Listed entries section start
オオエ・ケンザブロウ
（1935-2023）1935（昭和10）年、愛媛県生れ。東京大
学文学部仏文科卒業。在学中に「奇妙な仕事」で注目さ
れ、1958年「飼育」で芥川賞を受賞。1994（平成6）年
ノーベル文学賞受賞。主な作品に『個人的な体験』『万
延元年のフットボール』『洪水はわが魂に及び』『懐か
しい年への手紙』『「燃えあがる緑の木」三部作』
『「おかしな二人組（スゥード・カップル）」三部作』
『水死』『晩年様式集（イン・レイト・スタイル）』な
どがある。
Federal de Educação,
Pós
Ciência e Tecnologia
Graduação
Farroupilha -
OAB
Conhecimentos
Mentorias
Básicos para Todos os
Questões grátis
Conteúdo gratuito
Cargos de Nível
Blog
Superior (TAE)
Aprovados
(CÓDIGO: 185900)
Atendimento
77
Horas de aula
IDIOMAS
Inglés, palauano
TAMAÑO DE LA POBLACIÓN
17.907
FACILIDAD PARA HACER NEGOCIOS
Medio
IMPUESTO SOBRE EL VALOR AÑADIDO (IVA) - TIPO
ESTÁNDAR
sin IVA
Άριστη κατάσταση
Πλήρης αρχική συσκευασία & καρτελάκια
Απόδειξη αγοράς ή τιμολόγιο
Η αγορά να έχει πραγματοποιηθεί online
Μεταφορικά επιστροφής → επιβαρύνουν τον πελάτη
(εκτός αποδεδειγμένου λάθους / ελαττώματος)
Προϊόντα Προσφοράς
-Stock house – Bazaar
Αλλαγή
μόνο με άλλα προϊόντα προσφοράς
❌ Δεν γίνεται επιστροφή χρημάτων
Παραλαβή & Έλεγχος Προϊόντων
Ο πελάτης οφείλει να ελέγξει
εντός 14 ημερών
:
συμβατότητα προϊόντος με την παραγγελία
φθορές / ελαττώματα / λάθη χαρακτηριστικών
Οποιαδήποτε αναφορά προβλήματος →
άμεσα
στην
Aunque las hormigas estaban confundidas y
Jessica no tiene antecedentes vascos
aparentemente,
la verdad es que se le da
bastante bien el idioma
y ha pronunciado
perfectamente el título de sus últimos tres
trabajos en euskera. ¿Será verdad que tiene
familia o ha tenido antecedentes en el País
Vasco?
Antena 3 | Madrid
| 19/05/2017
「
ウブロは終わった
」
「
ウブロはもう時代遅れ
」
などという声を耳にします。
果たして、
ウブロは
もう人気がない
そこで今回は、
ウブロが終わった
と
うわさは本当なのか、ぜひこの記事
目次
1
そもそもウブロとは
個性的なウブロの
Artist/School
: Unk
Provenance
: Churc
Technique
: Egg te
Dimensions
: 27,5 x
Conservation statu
Listed entries section end
Return, without any change, only the lines from the one containing "などという声を耳にします。" through the last line of the entries above.

**Written response**:
などという声を耳にします。
果たして、
ウブロは
もう人気がない
そこで今回は、
ウブロが終わった
と
うわさは本当なのか、ぜひこの記事
目次
1
そもそもウブロとは
個性的なウブロの
Artist/School
: Unk
Provenance
: Churc
Technique
: Egg te
Dimensions
: 27,5 x
Conservation statu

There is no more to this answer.